Но к чему эта ложь?!

ложь!.. ложь!.. на устах одно, а в душе иное… и в мыслях…

«Убит Гамзат-бек!» И барон, какая улыбка на лице! только что сообщил военному министру: «…в мечети, во время молитвы». И первый, и второй имамы пали при бароне Розене. Государь будет доволен: и Гази-Магомед, и Гамзат-бек… Специально созвал канцелярию, чтоб поговорить об искусстве проповеди и новичков выдрессировать: «Учитесь у горцев, как зажигать подвластных!» «Кто считает себя мусульманином, не щадит своей жизни. Вся жизнь ничто, когда над вами царская власть!» Но именно он, барон, осадил Гимринскую крепость — ах, какая досада: упустил Шамиля… Неужто и его, третьего имама, суждено убить барону?

А Шамиль, удивительное дело, то вдруг знает такое сокровенное, что и самому себе не признаешься, а то наивен, как ребенок. «Мы сами хотим своими землями править, почему чужие? Дружить, но не быть рабами!..» Фатали послан бароном Розеном на переговоры переводчиком; у Фатали располагающее на откровенность лицо, близ Гимры встретятся с Шамилем, надо убедить, уговорить его прекратить борьбу и явиться в Тифлис, куда прибудет вскоре сам государь, он уже в пути.

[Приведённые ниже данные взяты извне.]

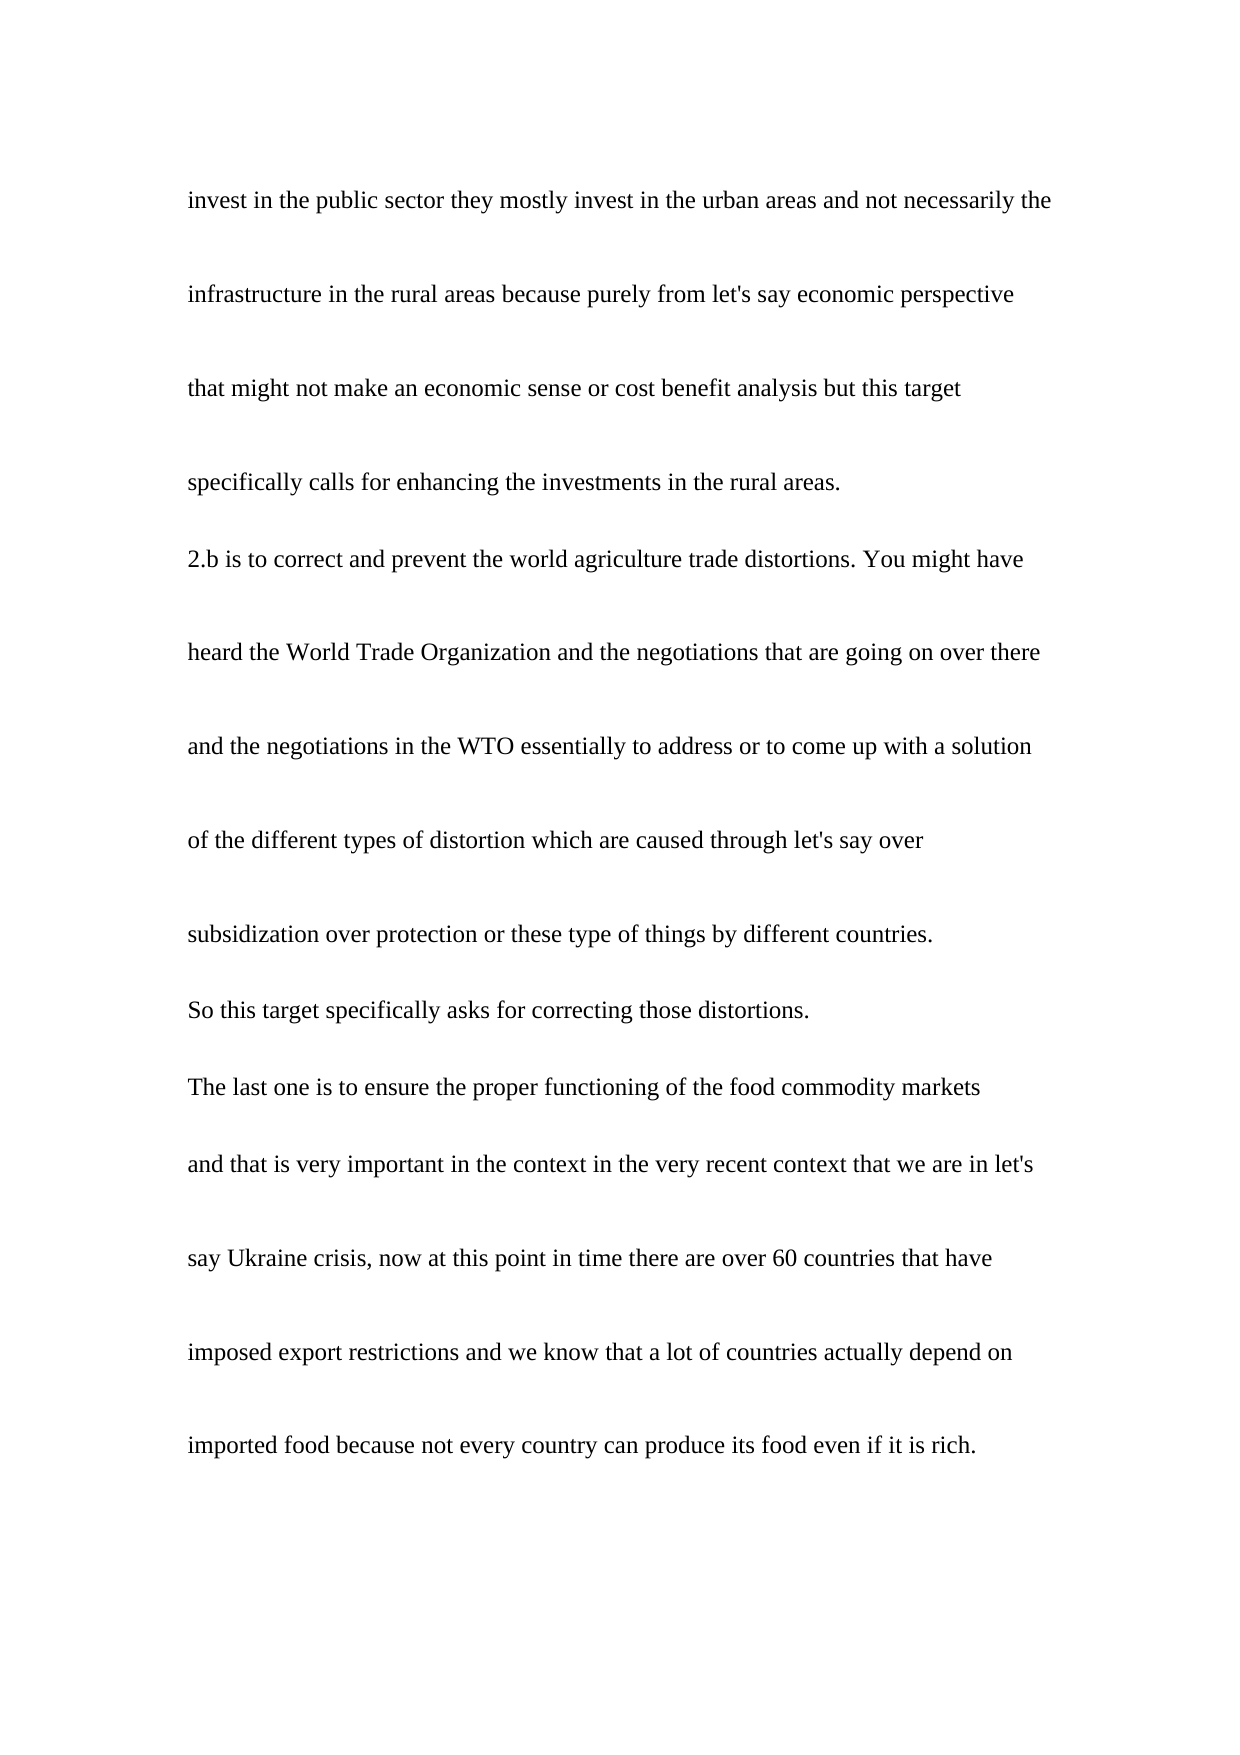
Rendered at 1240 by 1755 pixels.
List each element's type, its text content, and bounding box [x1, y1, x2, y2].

text 2.b is to correct and prevent the world agriculture trade distortions. You might have heard the World Trade Organization and the negotiations that are going on over there and the negotiations in the WTO essentially to address or to come up with a solution of the different types of distortion which are caused through let's say over subsidization over protection or these type of things by different countries. [187, 516, 1052, 954]
text The last one is to ensure the proper functioning of the food commodity markets [187, 1045, 1052, 1108]
text invest in the public sector they mostly invest in the urban areas and not necessarily the infrastructure in the rural areas because purely from let's say economic perspective that might not make an economic sense or cost benefit analysis but this target specifically calls for enhancing the investments in the rural areas. [187, 158, 1052, 502]
text So this target specifically asks for correcting those distortions. [187, 968, 1052, 1031]
text and that is very important in the context in the very recent context that we are in let's say Ukraine crisis, now at this point in time there are over 60 countries that have imposed export restrictions and we know that a lot of countries actually depend on imported food because not every country can produce its food even if it is rich. [187, 1122, 1052, 1466]
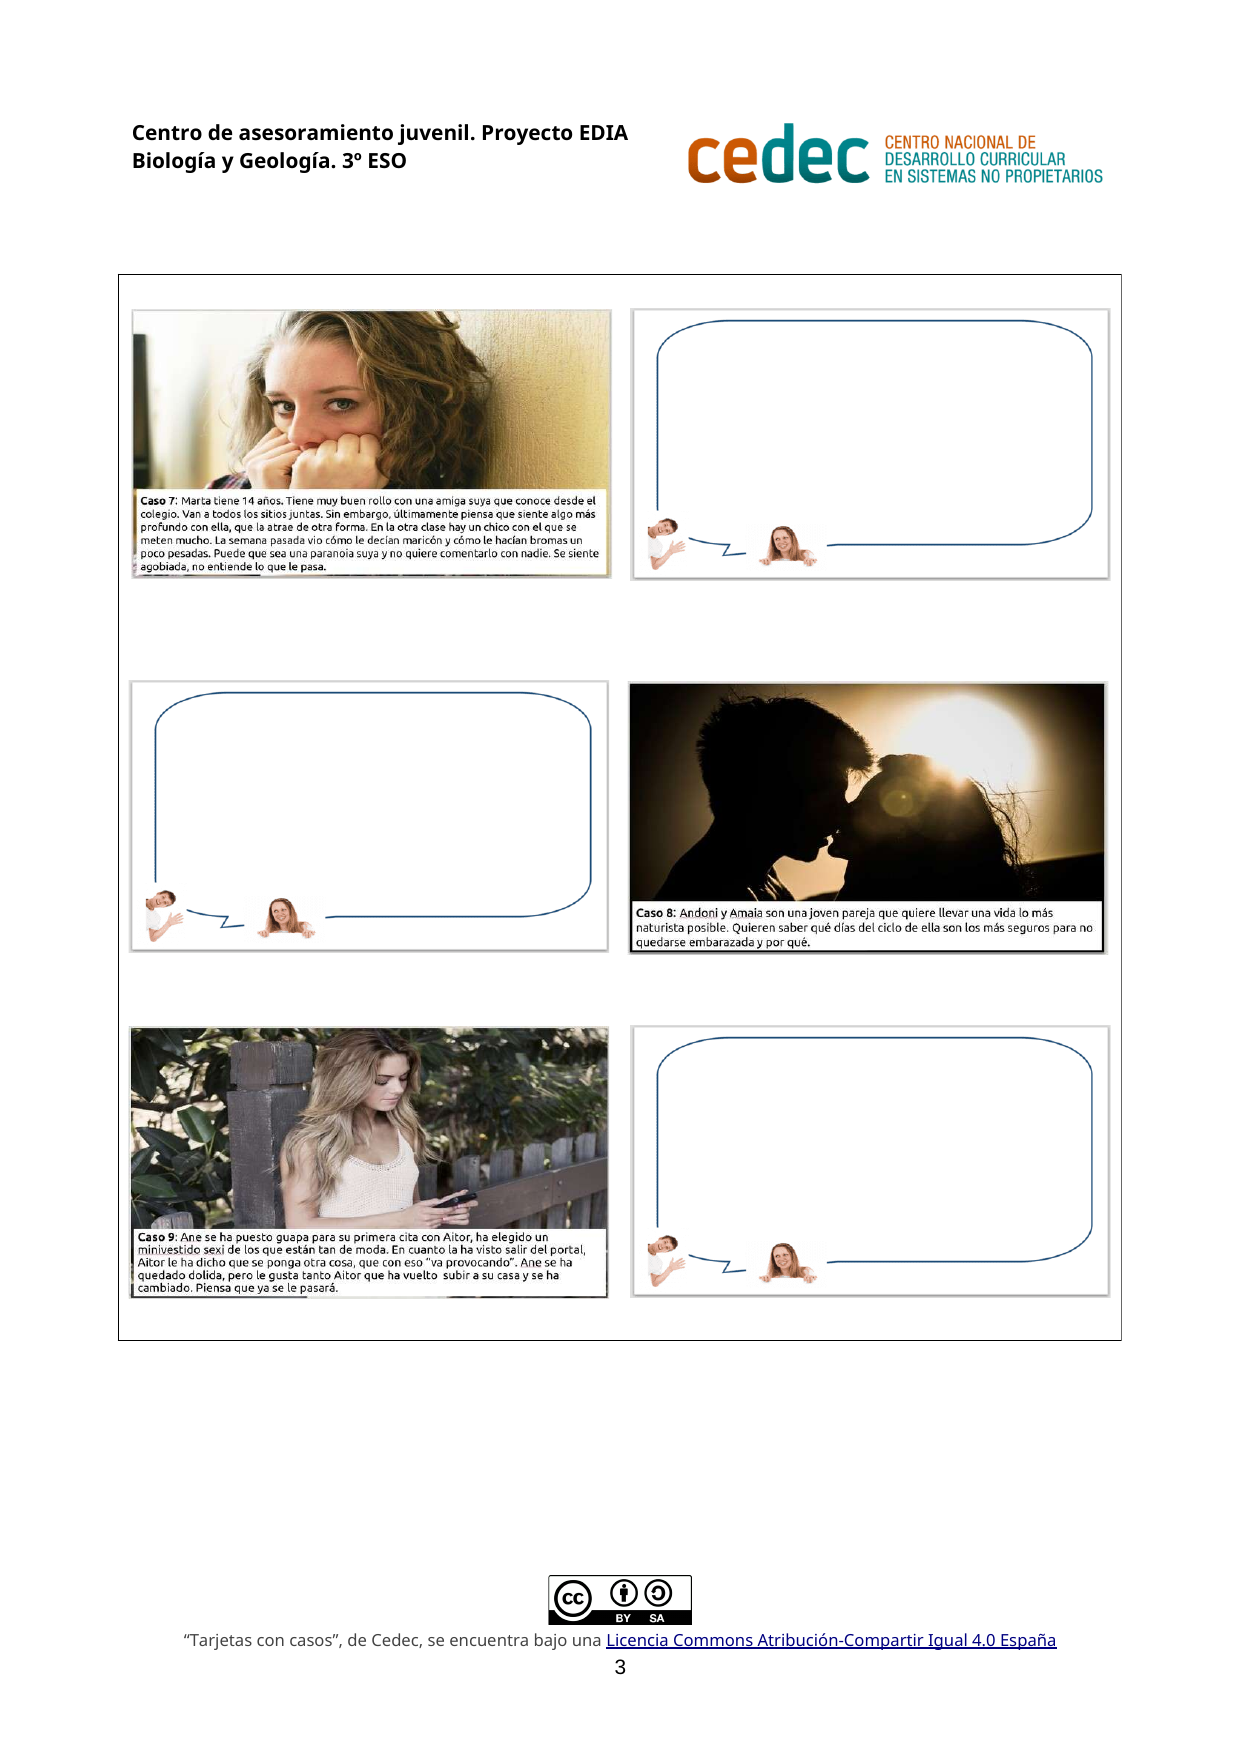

Шамиль высокий, у него большие, задумчивые серые глаза, сплошная жесткая щетина, сжал губы, и они не видны.

«…ты погляди, как гибнут горы! ты видел кровавые горные реки?! они прежде всегда были чисты!»

Неумолим. Но уже другой взгляд, умиротворенный — пора молитвы, и Шамиль молится. Но отчего эту суру шепчут его губы: «Клянусь небом и идущим ночью!.. звезда пронизывающая… они ведь замышляют хитрость. И я замышляю хитрость. Дай же отсрочку неверным, отсрочь им немного!»

Сколько бился над сурой Ахунд-Алескер, чтоб втолковать Фатали, а и сам не поймет!

Шамиль обещал и — обманул. Но кто первый? — выстрел снизу или камень сверху?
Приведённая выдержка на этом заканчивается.